At first glance, the report in Haaretz several days ago [Dec. 26] might have sounded threatening. The European Union has despaired of the Palestinians and Israelis (mainly the Israelis) and in 2013, according to Barak Ravid, the paper’s diplomatic correspondent, intends to “force” the establishment of a Palestinian state.
The immediate need for such a move, according to the report, stems directly from Israeli and Palestinian interests, as identified by experts in Brussels, Paris and London.
This conclusion regarding Europe’s intentions is apparently the result of an internal Israeli Foreign Ministry discussion. Before we delve into its details, a small sidebar is in order about the (alleged) intimidators: Perhaps, after imposing a diplomatic solution to a century-old conflict in the Middle East, the French and the Germans might be able to resolve their sharp differences with the Conservative government in London over the future of the European Union itself. Maybe they could finally decide whether the European Union is a state-like body with a real government, a type of confederacy, a federal entity or a kind of unified statement of intent? Perhaps they could also give the world a hint of how they will cope with tensions between the Union’s periphery and its economic capitals.
After all, these questions lie at the heart of the deepest crisis in the union’s history, a crisis that is the result of the global economic recession. The visionaries of the European Union wanted to have the best of all worlds — a monetary union without a fiscal union. One of the ensuing results is the Greek fiasco. Another is high double-digit unemployment among young people, in the southern and eastern states of the union.
These arguments are being made here not in order to denigrate the power of the Union but simply to ask — does today’s European Union possess the required prestige to “impose” a solution?
The answer, probably, is “no.” The European Union was never able to gain an impressive foothold in Israel in order to influence decision making, a foothold that is remotely reminiscent of US influence regarding Jerusalem. It does not enjoy popularity, either. This is understandable. Israel’s population has been moving to the right in recent years and the European Union maintains its position supporting the creation of a Palestinian state. Notwithstanding the fact that the union repeatedly stood by Israel’s side in confrontations with fundamentalist organizations such as Hamas and Hezbollah, it never managed to break through and become a force able to effectively block moves by the Israeli government. Only one person in the world holds such power — the president of the United States.
The European desire to reach an agreement and to change the path of the diplomatic process is perfectly understandable. From a patriotic Israeli point of view, at least in the eyes of this writer, it is very justified, even essential.
The problem is one of effectiveness. The European Union does not leverage its powers, not in an effective manner and not very cleverly, in order to achieve the desired results. Mainly, it repeatedly fails to create a joint strategic vision with the United States and to bring it on board for such a process. Occasionally, a senior European comes up with an independent course of action; there’s no point to such attempts without full American support. This is the first message to Europeans interested in change: It will not work without the United States, not with the Israelis, in any case.
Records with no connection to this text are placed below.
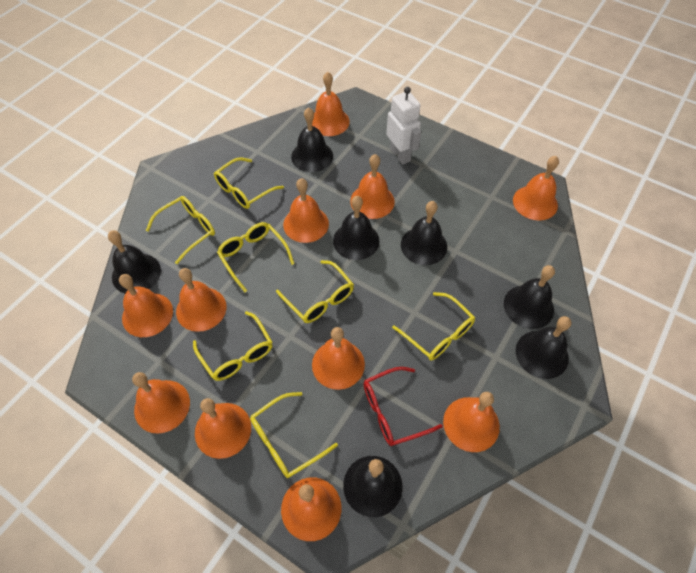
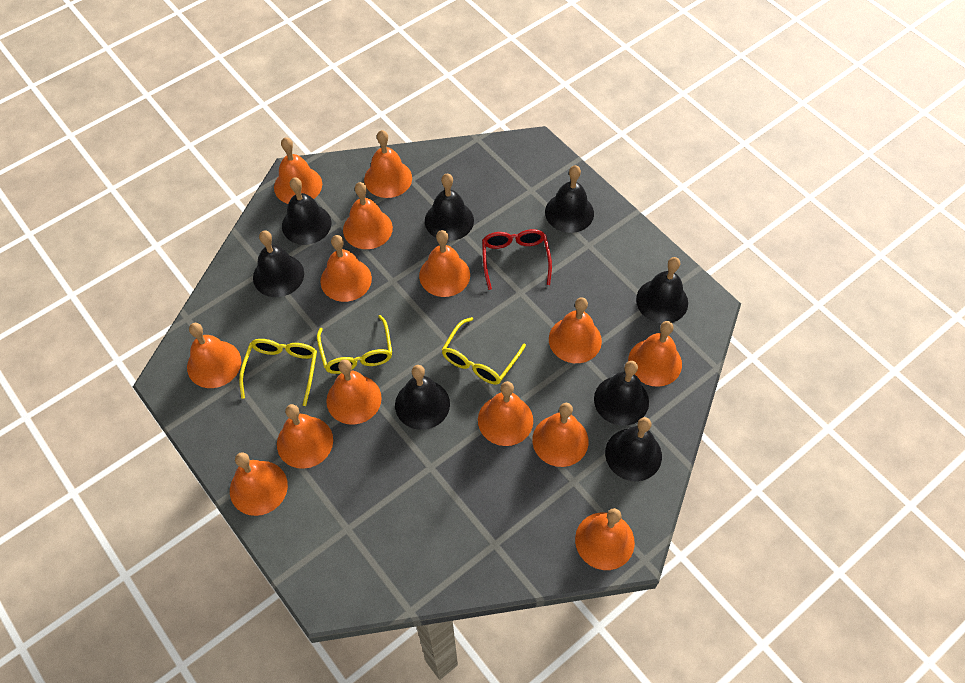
black bell: 7 -> 8
orange bell: 11 -> 14
white robot: 1 -> 0
yellow glasses: 7 -> 3

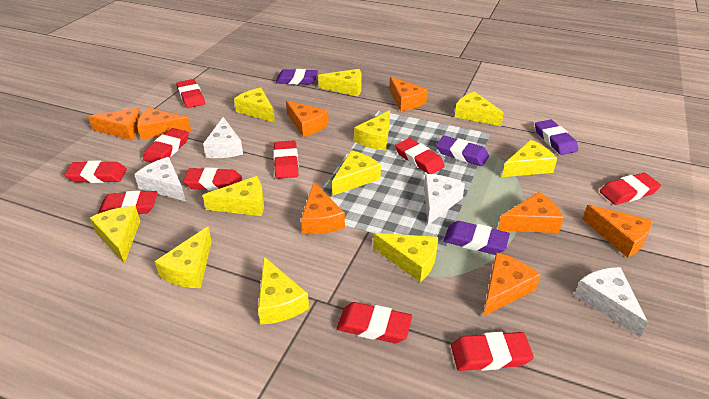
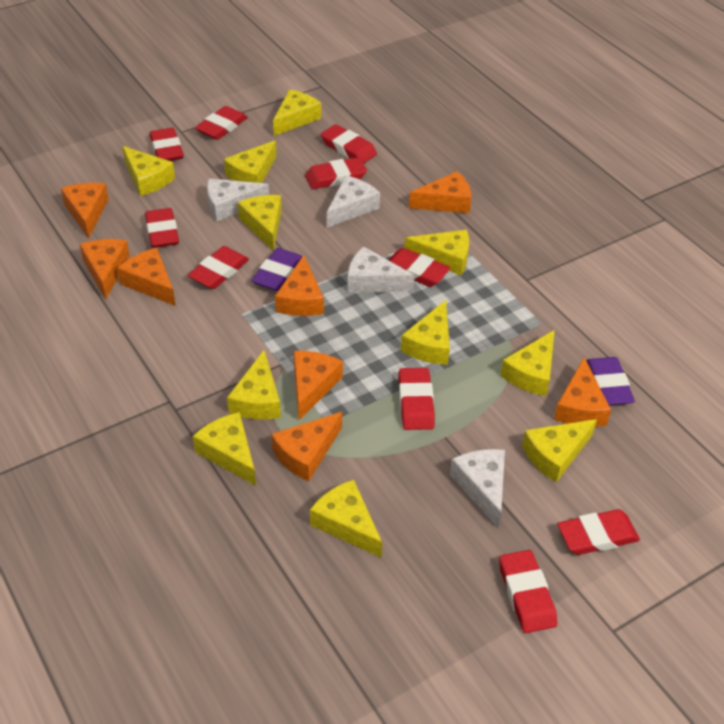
purple eraser: 4 -> 2

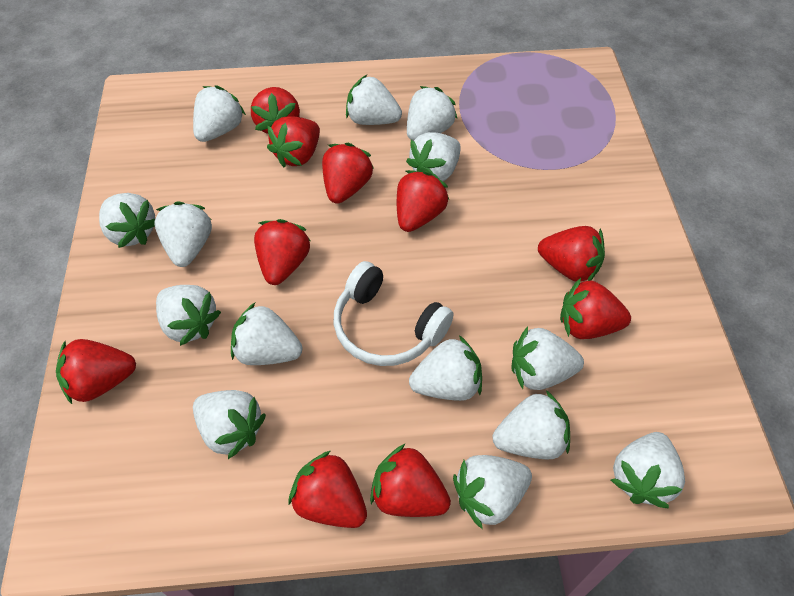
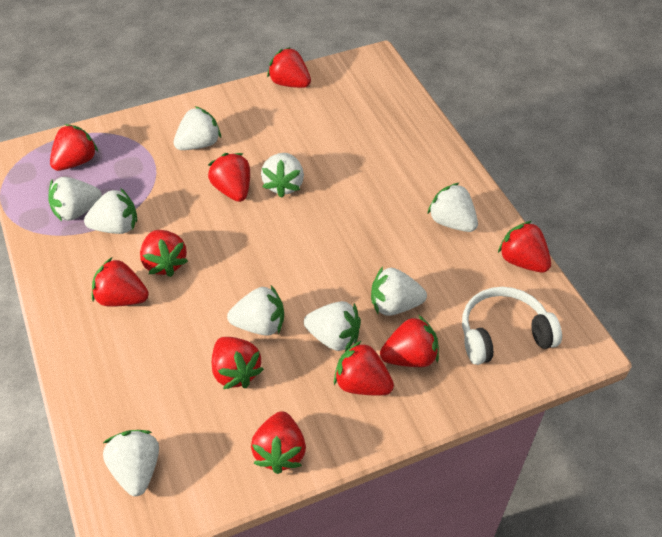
white strawberry: 14 -> 9

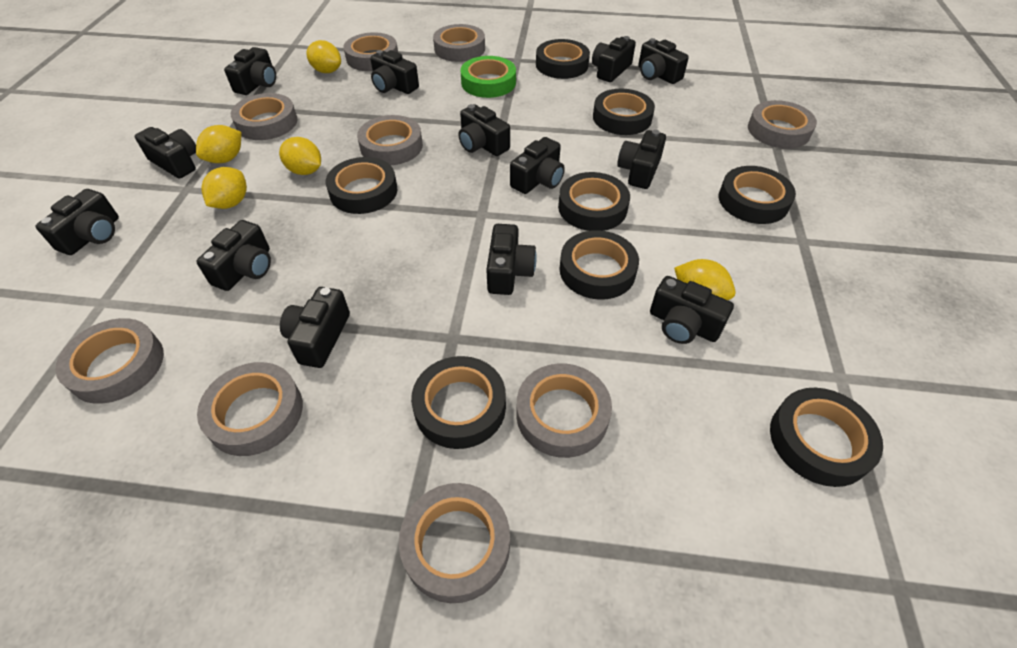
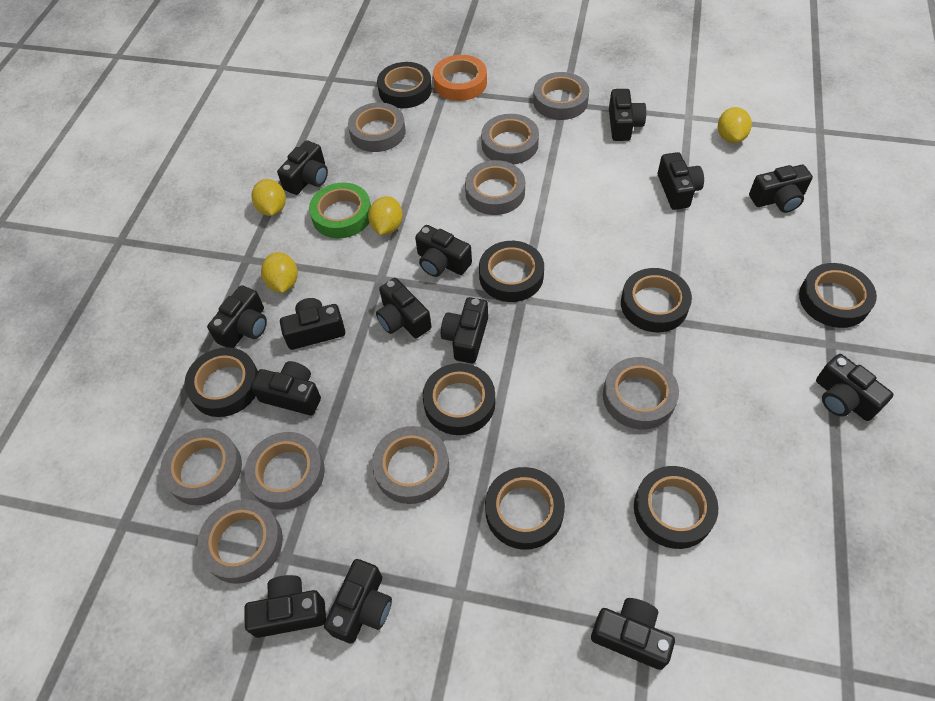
black camera: 13 -> 14
orange tape: 0 -> 1
yellow lemon: 5 -> 4

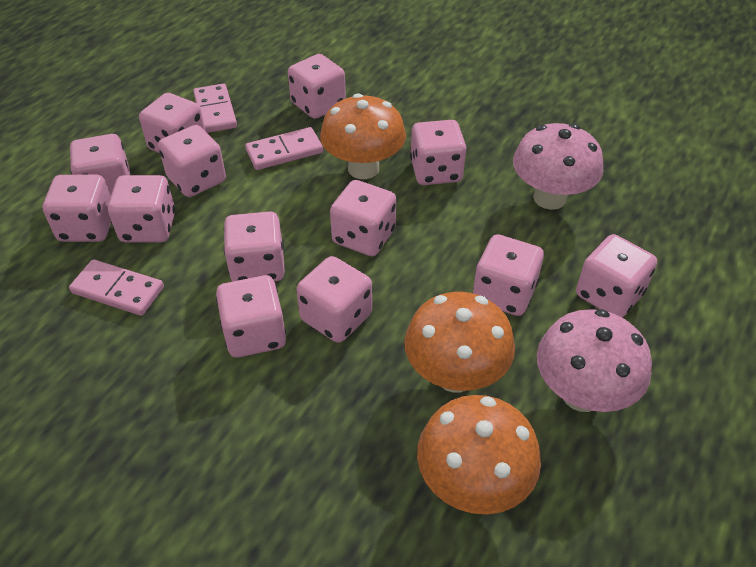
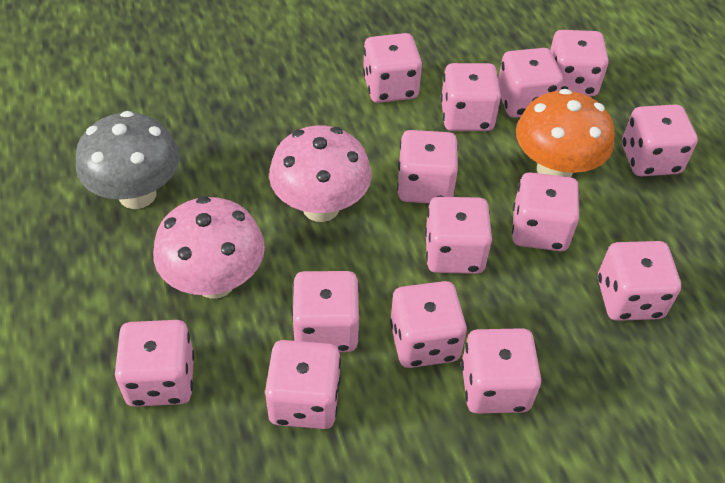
grey mushroom: 0 -> 1
orange mushroom: 3 -> 1
pink dice: 13 -> 14
pink domino: 3 -> 0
But there are more substantive questions. Many Israelis, as well as Palestinians, would be very interested in hearing whether the Europeans are willing to join an international defense force of observers in the case of an agreement ending the conflict; not a full-fledged military force (Israel traditionally refuses to allow its security to be placed in the hands of international bodies), but rather a widespread force of observers who will monitor the agreement and perhaps take some preventive steps.
Would the Europeans be willing to provide thousands of soldiers to such an end? Would they be willing to help fund the compensation payments for Israelis forced to leave their homes, as the Americans agreed to do during the Clinton administration? Will Europe provide Israel with a strategic defense umbrella in case of a comprehensive peace in the Arab world? And what about Israel’s accession to the European Union? In other words, do the Europeans have the will and the ability to help Israel, which will be forced to undergo a painful process, rife with threats, of determining its borders?
There’s another question. Would the Europeans be willing to propose to Israel the following deal — neutralization of the Iranian threat, by force if need be, in return for a peace agreement with the Palestinians? The Israelis might go for such a deal. Given that Iran poses a threat to Europe almost as much as to Israel, this is an obvious move. But is Europe willing to create a vision for itself that contains an element of deterrence, perhaps a military one?
There’s no doubt they have been making serious efforts in recent decades, even serious investments. But this requires the involvement of a world power. Europe has yet to decide whether it wants to be one.